All ``kwargs`` in the ``coordinators`` config entry are passed to the
:class:`~airflow.sdk.coordinators.executable.ExecutableCoordinator` constructor:

.. list-table::
   :header-rows: 1
   :widths: 30 15 55

   * - Parameter
     - Default
     - Description
   * - ``executables_root``
     - *(required)*
     - One or more directories scanned recursively for executable bundles. Accepts a string,
       a path, or a list of strings/paths.
   * - ``task_startup_timeout``
     - ``10.0``
     - Seconds to wait for the bundle subprocess to connect after launch. Increase this if your
       bundle startup is slow (e.g. on constrained hardware).

.. _go-sdk/edge-worker:

Alternative: the Go Edge Worker
-------------------------------

The same bundle binary can also run **without a Python coordinator**, under the standalone Go Edge Worker.
Rather than the worker launching the bundle once per task, ``airflow-go-edge-worker`` is a long-running Go
process that registers with the scheduler, polls the Edge Executor API for workloads, and runs the bundle
directly over HashiCorp ``go-plugin`` (gRPC), with no Python in the data path. The bundle source and
``RegisterDags`` registration are identical; only the deployment differs, and the mode is selected
automatically at launch from the CLI flags, so you do not change any task code.

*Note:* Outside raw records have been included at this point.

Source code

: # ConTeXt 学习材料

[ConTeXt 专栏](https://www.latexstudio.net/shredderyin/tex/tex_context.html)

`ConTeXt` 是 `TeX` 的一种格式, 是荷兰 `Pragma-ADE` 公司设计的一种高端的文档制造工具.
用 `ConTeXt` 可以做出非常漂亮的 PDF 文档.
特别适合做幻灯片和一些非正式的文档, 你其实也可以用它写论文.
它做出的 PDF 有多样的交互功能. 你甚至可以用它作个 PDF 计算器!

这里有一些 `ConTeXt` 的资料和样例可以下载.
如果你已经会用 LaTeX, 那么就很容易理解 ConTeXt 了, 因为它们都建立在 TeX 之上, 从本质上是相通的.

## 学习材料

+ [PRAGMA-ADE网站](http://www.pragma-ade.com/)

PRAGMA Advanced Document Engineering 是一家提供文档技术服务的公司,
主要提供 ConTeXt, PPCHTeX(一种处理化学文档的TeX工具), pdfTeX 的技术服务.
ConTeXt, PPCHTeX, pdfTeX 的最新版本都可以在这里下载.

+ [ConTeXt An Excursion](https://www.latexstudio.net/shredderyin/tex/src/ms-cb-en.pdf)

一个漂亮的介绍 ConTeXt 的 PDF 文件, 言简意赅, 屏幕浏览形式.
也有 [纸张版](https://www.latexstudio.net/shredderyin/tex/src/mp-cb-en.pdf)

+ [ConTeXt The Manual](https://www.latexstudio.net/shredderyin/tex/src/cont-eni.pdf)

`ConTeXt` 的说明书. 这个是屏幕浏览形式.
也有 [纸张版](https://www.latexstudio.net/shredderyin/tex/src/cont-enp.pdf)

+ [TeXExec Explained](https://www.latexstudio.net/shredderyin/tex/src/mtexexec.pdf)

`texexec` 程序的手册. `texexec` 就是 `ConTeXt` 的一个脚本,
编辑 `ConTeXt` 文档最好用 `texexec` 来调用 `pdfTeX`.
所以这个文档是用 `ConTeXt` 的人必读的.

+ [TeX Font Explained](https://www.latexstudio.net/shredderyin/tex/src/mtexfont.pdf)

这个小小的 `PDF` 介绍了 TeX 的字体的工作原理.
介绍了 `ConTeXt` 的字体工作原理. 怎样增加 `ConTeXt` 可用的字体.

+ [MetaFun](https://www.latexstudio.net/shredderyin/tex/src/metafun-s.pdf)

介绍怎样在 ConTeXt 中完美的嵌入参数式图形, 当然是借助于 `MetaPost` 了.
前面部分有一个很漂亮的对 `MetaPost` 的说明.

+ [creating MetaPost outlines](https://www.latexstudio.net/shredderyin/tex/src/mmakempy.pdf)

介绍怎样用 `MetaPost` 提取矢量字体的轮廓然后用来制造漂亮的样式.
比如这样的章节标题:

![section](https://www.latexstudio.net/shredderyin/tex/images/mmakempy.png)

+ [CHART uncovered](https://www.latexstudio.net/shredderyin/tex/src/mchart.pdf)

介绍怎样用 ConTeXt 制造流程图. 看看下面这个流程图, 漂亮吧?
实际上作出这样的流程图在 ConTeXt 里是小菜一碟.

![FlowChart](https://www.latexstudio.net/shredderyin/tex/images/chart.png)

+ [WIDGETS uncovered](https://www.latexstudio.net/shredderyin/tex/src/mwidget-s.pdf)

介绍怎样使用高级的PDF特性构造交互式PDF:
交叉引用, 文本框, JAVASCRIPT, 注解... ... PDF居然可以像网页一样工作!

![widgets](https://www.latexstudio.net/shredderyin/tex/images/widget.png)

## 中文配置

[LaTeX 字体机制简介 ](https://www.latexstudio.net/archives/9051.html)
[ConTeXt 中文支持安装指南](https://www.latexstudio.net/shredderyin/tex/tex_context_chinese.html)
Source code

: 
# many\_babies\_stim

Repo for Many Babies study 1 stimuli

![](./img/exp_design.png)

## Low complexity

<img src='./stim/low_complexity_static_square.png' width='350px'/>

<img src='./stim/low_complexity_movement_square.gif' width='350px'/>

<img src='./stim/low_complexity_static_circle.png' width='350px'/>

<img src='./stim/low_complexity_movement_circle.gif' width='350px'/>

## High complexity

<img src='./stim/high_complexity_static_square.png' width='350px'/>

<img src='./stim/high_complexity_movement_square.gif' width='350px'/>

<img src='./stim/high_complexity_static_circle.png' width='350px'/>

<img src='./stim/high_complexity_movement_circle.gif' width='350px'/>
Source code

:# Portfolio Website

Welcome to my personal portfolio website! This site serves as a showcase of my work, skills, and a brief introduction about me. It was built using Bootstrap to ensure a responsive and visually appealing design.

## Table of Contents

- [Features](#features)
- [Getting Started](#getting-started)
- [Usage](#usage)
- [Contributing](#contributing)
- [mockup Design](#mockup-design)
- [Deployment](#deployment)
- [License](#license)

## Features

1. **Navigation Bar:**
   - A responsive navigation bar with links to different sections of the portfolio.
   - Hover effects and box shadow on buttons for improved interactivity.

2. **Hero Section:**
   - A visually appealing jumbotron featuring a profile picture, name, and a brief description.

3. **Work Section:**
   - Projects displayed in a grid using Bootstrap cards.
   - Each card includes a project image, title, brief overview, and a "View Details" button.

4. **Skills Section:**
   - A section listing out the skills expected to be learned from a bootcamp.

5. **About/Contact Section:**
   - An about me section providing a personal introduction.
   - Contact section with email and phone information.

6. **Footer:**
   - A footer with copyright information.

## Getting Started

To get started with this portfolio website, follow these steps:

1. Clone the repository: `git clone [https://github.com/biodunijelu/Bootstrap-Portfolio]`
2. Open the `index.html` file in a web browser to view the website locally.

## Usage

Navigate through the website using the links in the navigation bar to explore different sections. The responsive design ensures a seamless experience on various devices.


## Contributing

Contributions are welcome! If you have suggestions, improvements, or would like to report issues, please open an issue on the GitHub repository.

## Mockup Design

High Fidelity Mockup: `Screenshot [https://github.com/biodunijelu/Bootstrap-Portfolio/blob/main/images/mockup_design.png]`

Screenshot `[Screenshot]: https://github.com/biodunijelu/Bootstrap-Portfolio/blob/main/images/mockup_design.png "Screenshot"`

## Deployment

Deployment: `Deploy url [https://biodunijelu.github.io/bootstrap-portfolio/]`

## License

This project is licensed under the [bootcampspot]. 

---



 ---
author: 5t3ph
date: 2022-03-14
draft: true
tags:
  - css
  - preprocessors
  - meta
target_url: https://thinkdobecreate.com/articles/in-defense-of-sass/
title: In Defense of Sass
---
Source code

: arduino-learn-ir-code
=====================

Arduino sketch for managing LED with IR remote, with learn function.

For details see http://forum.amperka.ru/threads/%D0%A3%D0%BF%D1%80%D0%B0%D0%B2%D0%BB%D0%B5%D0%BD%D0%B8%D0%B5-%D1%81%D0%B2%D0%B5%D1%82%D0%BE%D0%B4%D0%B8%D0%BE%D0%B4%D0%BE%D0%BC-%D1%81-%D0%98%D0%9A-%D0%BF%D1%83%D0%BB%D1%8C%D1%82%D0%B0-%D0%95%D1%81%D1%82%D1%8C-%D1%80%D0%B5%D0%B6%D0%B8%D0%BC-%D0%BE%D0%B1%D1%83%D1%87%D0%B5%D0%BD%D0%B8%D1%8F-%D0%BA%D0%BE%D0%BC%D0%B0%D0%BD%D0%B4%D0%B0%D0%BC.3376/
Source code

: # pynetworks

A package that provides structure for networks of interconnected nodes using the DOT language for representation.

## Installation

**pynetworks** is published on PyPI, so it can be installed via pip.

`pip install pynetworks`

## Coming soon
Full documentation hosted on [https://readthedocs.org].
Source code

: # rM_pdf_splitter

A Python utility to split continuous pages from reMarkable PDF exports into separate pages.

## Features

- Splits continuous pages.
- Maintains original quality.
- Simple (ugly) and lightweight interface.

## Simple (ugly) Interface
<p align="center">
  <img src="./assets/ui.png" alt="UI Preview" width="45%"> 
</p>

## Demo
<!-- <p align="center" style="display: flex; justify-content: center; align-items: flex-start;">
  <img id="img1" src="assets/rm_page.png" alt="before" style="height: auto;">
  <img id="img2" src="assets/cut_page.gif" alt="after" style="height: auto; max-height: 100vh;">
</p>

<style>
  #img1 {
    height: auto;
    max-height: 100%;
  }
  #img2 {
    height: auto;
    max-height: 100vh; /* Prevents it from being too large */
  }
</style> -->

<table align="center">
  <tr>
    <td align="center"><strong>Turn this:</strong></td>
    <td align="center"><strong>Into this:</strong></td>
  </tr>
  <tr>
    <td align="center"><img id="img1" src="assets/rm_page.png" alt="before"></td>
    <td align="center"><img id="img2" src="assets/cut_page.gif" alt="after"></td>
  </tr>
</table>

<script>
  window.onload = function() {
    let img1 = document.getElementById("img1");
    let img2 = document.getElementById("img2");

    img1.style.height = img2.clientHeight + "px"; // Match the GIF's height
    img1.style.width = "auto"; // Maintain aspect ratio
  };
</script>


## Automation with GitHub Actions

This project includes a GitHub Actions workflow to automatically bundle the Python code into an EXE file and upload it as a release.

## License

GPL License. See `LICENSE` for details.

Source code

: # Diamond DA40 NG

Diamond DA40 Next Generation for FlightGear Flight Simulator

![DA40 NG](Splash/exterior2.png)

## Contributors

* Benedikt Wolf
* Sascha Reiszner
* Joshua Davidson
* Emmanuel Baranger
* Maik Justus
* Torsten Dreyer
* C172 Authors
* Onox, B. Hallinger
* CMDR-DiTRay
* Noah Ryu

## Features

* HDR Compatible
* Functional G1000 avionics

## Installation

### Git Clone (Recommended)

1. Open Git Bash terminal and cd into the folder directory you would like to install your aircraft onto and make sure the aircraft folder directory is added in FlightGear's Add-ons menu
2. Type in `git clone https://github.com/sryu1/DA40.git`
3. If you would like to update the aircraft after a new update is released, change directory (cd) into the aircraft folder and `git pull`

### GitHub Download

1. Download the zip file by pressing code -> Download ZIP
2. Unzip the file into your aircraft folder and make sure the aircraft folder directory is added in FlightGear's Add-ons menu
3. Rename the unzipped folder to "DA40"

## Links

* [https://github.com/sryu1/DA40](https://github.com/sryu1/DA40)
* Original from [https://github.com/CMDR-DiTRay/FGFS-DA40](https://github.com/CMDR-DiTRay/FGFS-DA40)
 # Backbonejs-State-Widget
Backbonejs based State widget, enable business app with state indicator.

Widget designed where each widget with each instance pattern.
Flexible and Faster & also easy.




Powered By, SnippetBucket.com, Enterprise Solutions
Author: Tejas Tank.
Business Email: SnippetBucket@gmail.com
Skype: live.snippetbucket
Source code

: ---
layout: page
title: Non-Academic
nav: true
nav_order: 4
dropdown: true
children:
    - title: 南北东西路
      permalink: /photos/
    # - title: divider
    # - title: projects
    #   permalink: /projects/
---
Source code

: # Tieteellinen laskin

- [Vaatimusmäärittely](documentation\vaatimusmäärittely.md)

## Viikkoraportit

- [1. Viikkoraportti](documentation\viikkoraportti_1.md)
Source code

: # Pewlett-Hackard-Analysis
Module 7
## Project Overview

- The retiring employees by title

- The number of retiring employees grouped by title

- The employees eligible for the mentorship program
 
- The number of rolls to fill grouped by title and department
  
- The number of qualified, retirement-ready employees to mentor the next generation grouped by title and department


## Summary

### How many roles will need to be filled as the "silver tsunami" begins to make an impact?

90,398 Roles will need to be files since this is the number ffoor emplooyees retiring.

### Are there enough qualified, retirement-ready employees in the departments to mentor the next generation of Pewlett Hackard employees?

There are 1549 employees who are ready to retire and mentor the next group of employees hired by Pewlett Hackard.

This path does not use the ``[sdk] coordinators`` configuration and is currently missing the features listed
under :ref:`go-sdk/limitations`. See the Go SDK's own repository documentation for Edge Worker setup
(``airflow-go-edge-worker`` configuration and ``go install``).

.. _go-sdk/limitations:

Limitations
-----------

* **A Python stub Dag is still required.** The Execution API does not yet carry Dag structure for non-Python
  languages, so task names and dependencies are declared in Python with
  :func:`@task.stub <airflow.sdk.task.stub>`. This applies to both deployment modes and is a documented
  known limitation.

The following are a non-exhaustive list of features the **Edge Worker** path has yet to implement. They are
the main reason the coordinator path is recommended: in coordinator mode the Python supervisor handles these
concerns, so they are **not** limitations there.

* Putting tasks into states other than success or failed/up-for-retry (deferred, failed-without-retries,
  etc.).
* Remote task logs (e.g. S3/GCS).
* XCom reading/writing through non-default XCom backends.